## The problem:
Within the entries below, find the portion that opens with the line containing "109 124 109.06" and closes with the line containing "104 421 43.88". Retype that portion exactly and only.

## Material shown:
________

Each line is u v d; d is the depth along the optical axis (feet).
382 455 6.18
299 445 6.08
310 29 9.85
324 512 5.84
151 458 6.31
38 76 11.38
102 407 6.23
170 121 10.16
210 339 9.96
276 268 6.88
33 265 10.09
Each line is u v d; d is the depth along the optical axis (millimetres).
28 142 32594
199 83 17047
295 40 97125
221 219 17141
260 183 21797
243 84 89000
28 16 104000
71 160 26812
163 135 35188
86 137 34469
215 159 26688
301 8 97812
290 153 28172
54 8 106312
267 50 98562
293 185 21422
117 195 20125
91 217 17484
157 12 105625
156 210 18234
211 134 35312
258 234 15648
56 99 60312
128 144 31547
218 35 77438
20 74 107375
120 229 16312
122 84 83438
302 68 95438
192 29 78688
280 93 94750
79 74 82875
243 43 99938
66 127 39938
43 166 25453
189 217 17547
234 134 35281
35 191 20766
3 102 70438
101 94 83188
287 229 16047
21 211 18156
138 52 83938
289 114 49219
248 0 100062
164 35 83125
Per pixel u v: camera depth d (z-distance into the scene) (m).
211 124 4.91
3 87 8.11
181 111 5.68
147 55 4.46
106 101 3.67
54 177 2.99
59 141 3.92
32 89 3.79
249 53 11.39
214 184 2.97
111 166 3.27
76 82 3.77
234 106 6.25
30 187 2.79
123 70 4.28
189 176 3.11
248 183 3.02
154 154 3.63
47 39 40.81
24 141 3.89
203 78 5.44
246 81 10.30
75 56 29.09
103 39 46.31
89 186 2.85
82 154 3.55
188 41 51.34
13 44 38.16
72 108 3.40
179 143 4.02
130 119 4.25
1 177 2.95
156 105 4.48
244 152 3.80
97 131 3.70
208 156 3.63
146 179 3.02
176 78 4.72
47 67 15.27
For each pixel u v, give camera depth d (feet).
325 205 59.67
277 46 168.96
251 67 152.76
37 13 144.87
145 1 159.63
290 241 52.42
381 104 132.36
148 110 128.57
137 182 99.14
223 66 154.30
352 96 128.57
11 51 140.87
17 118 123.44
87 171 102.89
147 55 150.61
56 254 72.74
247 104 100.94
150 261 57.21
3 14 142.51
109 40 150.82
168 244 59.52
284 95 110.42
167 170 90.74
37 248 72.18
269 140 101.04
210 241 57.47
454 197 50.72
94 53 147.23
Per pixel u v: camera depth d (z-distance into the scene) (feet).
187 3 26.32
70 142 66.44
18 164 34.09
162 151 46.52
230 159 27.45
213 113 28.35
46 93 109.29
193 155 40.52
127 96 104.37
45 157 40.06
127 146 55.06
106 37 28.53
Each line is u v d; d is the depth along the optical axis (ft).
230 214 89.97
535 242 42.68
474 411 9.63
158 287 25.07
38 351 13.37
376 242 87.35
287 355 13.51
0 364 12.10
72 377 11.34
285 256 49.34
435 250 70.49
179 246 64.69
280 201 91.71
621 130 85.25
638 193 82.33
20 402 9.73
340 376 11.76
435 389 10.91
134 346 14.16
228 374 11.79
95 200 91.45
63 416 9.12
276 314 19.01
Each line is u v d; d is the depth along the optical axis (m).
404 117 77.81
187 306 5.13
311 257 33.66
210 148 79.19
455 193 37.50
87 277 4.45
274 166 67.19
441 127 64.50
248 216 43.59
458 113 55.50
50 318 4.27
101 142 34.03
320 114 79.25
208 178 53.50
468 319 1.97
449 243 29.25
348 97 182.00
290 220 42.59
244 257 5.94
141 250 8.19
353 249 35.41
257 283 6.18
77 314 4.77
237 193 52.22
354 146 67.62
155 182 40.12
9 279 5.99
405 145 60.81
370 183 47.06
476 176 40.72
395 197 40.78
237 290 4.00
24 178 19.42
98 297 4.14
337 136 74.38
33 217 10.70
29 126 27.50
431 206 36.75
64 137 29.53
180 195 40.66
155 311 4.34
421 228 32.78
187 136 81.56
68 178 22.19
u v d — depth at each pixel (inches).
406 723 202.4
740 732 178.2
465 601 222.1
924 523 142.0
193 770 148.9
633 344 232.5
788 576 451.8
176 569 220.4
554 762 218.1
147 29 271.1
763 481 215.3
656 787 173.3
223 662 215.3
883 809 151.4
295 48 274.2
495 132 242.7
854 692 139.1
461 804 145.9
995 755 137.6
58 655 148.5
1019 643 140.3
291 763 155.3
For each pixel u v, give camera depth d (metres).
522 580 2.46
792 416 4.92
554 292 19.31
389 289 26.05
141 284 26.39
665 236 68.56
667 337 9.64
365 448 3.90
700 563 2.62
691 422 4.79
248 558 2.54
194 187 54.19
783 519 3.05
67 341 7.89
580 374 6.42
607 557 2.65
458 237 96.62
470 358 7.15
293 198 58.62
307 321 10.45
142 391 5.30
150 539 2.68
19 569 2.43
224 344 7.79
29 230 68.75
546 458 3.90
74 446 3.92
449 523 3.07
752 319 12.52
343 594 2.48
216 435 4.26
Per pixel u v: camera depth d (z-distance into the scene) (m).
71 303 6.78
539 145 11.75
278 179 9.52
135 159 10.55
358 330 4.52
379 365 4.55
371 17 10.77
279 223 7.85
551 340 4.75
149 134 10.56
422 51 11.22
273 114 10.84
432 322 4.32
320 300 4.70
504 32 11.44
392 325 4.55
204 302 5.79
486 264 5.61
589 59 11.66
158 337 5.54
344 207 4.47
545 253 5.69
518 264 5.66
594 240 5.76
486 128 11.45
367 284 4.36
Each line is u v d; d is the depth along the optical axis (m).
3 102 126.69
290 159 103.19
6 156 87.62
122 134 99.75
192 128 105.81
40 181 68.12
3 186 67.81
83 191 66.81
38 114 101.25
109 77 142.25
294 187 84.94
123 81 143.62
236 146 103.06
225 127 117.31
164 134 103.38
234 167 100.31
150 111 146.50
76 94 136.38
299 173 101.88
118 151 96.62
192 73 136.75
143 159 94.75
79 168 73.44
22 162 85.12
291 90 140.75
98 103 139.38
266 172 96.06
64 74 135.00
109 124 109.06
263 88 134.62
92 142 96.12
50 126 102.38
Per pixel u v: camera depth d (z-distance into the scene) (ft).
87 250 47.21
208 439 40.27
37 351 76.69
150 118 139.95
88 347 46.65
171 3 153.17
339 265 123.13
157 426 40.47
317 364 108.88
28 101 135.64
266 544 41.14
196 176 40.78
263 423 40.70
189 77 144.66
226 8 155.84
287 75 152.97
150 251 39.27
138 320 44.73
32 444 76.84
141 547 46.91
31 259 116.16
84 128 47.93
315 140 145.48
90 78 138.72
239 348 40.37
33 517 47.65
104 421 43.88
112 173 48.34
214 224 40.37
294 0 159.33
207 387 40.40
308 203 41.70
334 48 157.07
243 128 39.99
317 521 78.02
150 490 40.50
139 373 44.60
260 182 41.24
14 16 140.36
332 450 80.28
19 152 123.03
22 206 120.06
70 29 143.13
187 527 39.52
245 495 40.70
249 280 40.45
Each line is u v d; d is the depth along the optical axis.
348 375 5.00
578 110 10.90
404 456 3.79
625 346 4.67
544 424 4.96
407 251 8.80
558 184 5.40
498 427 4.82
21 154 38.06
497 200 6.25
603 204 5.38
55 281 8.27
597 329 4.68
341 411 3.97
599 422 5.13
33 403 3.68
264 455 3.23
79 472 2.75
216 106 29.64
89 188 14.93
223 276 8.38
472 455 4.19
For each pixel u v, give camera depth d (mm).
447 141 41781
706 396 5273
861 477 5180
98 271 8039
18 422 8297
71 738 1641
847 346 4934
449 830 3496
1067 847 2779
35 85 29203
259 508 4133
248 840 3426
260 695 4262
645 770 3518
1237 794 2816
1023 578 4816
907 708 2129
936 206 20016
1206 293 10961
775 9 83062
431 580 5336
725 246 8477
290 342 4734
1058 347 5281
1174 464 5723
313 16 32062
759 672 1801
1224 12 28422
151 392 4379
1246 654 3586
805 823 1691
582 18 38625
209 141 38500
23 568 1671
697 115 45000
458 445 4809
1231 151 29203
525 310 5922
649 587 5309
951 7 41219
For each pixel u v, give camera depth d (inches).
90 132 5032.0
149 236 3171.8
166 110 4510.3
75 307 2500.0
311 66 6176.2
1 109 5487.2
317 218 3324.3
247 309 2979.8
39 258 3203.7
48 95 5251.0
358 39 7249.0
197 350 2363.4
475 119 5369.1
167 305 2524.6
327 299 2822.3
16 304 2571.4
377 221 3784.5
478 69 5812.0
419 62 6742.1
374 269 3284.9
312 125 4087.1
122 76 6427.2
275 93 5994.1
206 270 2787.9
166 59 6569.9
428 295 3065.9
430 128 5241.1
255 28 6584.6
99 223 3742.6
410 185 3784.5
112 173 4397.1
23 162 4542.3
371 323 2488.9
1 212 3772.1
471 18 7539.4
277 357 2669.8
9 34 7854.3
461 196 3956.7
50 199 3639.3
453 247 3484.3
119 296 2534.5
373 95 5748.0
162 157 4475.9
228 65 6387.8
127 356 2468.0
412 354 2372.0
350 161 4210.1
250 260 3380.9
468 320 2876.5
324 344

________

## Solution:
109 124 109.06
263 88 134.62
92 142 96.12
50 126 102.38
Per pixel u v: camera depth d (z-distance into the scene) (ft).
87 250 47.21
208 439 40.27
37 351 76.69
150 118 139.95
88 347 46.65
171 3 153.17
339 265 123.13
157 426 40.47
317 364 108.88
28 101 135.64
266 544 41.14
196 176 40.78
263 423 40.70
189 77 144.66
226 8 155.84
287 75 152.97
150 251 39.27
138 320 44.73
32 444 76.84
141 547 46.91
31 259 116.16
84 128 47.93
315 140 145.48
90 78 138.72
239 348 40.37
33 517 47.65
104 421 43.88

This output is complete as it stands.